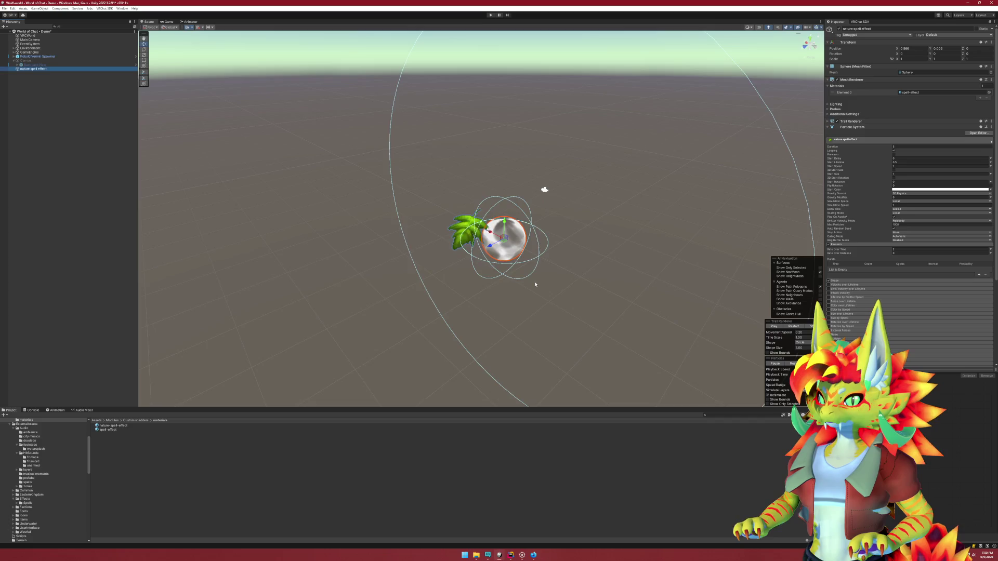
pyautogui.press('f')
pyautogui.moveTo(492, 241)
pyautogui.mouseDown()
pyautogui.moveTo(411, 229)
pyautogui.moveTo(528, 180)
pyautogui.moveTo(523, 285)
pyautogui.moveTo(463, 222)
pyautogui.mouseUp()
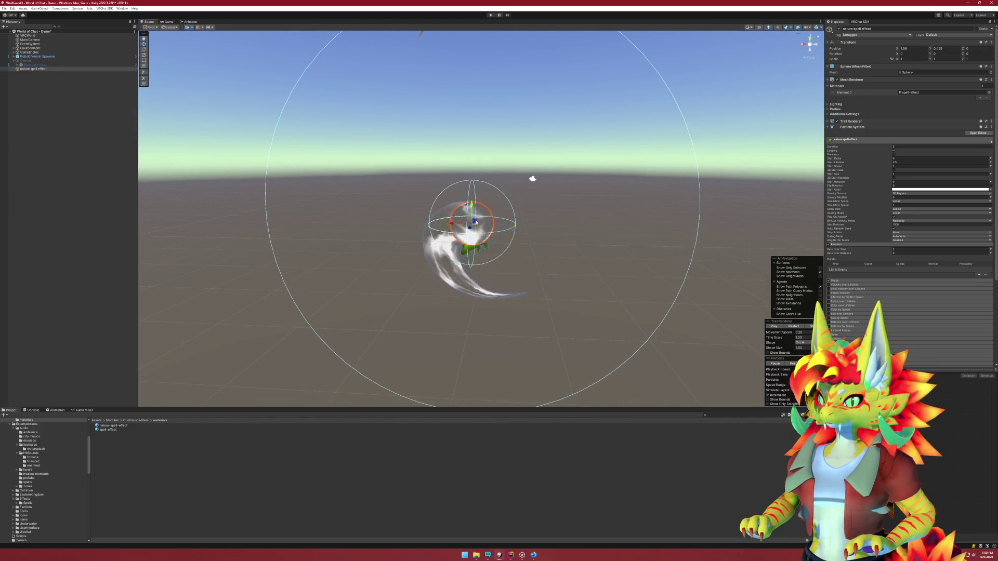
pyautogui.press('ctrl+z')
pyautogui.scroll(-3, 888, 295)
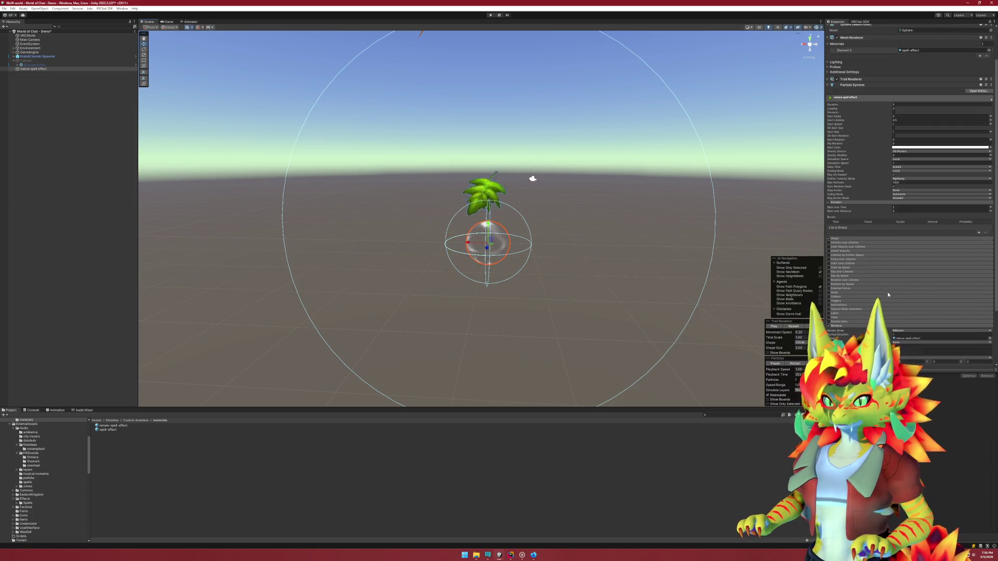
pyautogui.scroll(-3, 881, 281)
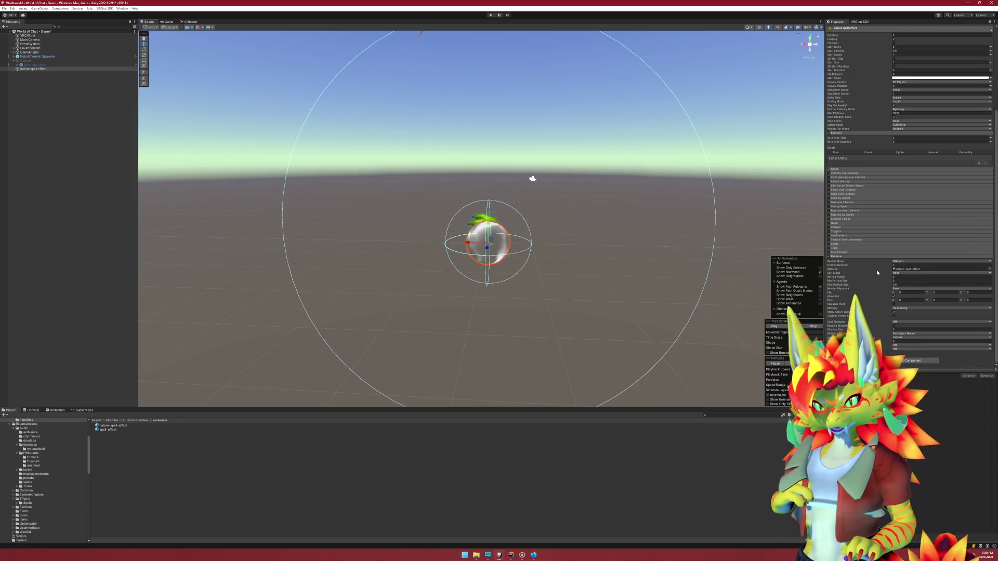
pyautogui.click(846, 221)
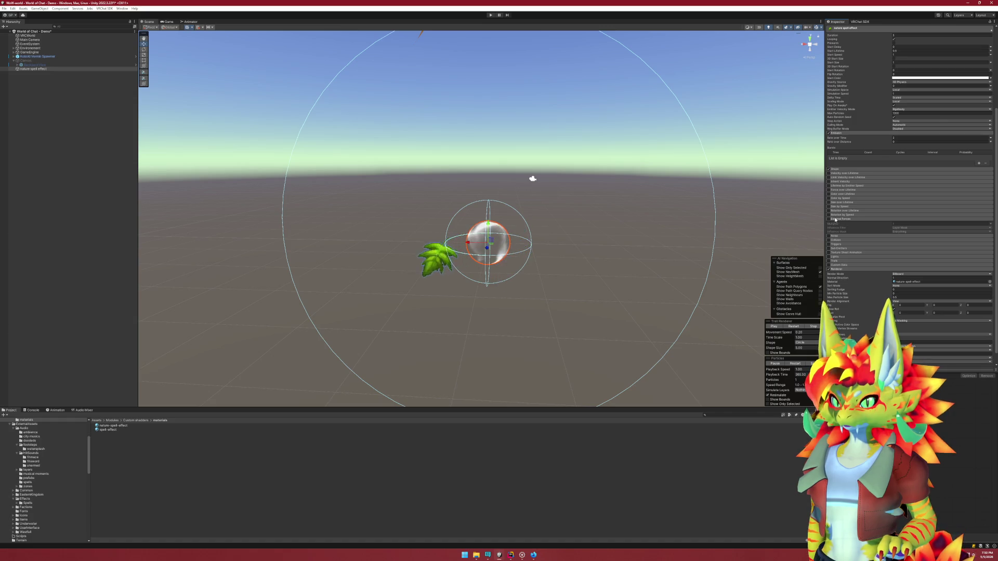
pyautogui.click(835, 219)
******************************
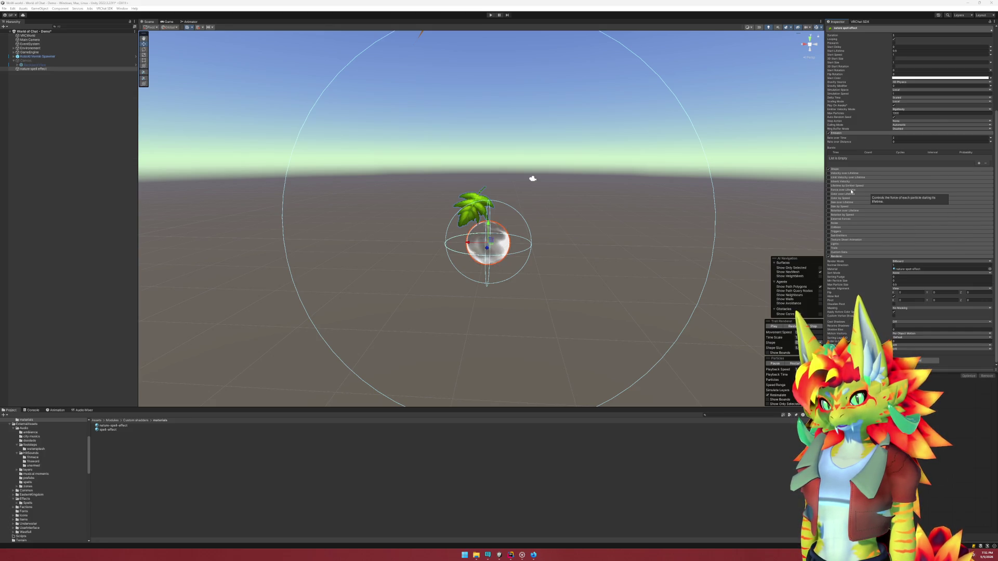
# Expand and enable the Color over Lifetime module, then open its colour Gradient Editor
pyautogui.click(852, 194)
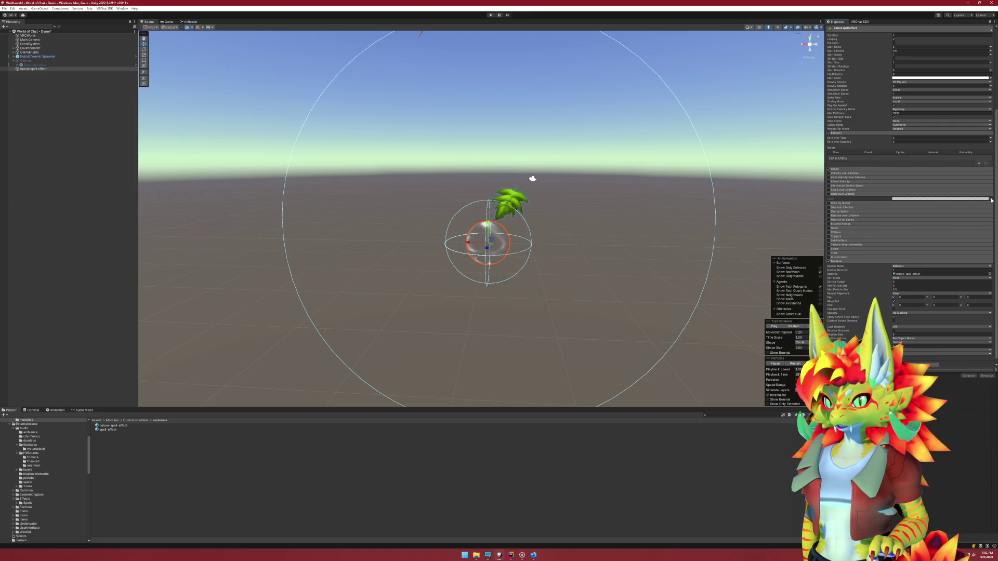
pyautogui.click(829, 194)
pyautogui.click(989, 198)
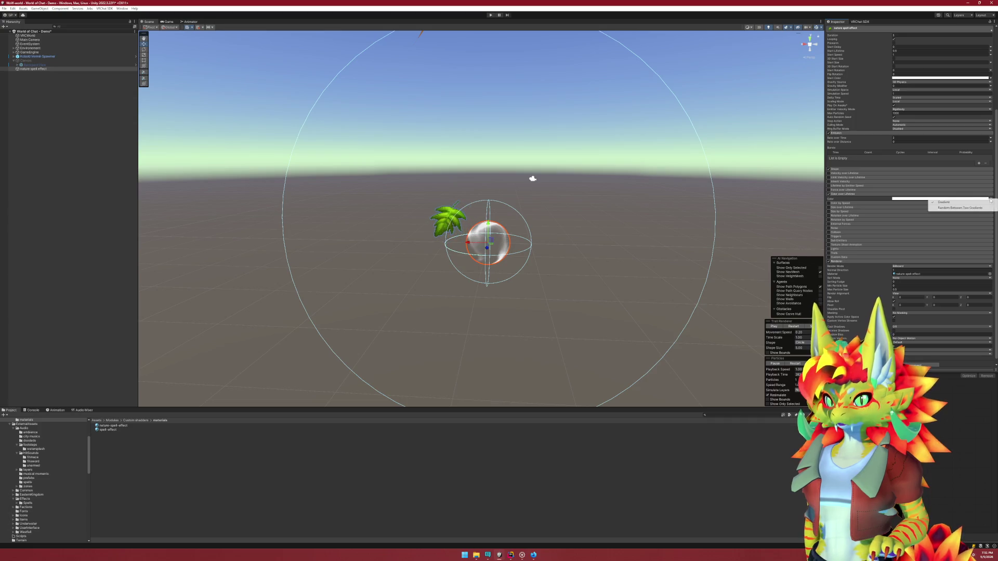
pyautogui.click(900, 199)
******************************
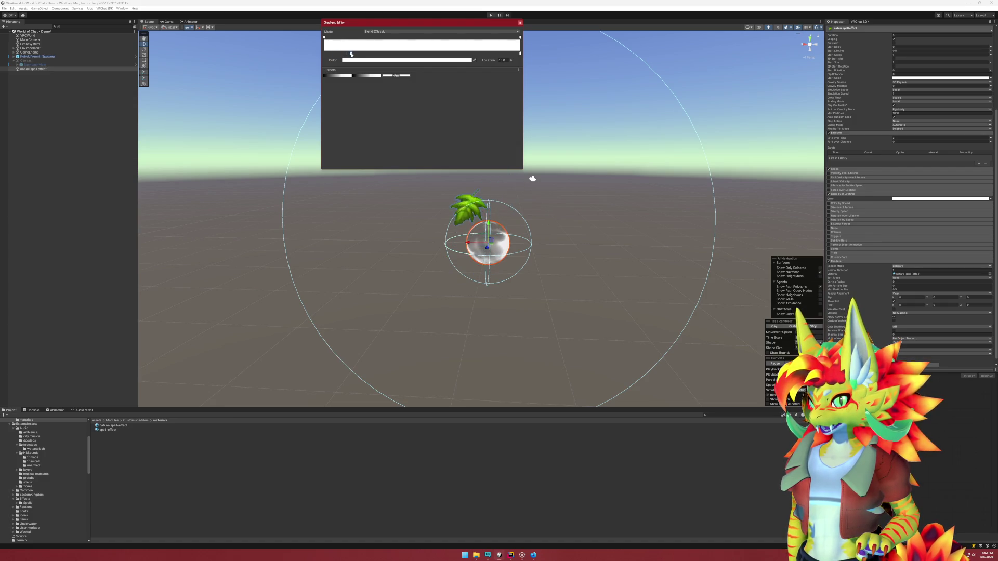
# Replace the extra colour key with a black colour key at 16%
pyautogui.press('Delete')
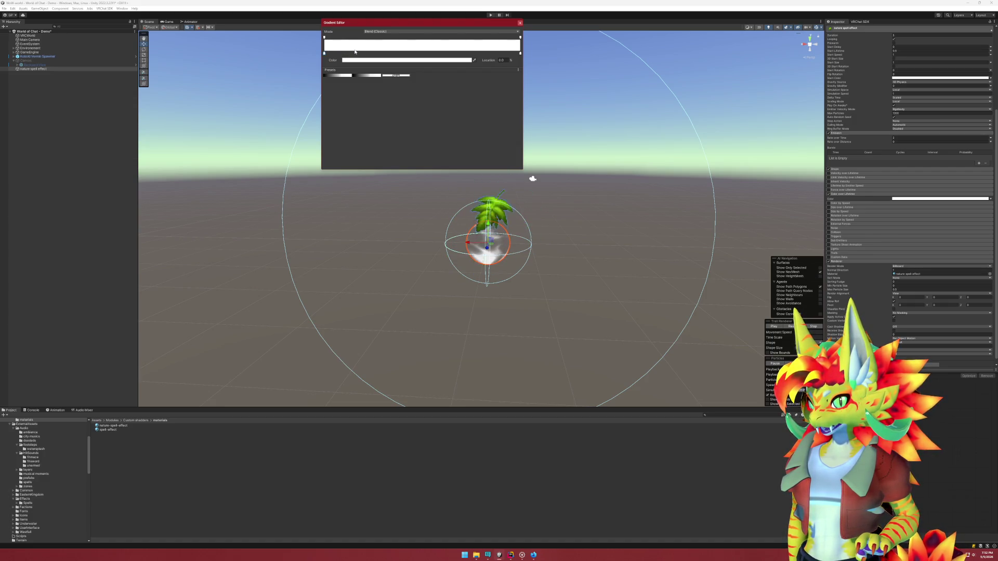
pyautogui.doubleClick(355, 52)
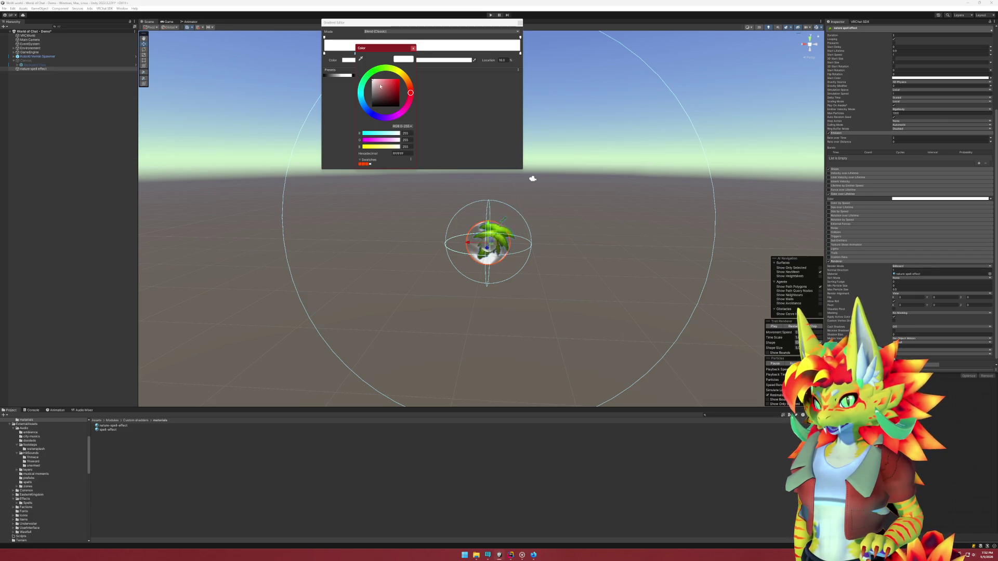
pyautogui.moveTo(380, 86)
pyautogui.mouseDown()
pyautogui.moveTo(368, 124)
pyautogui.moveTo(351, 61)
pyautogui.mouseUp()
******************************
:: Exercise brief ::
Show every line of the entries above where the word "press" occurs.

:: Solution to the problem ::
pyautogui.press('f')
pyautogui.press('ctrl+z')
pyautogui.press('Delete')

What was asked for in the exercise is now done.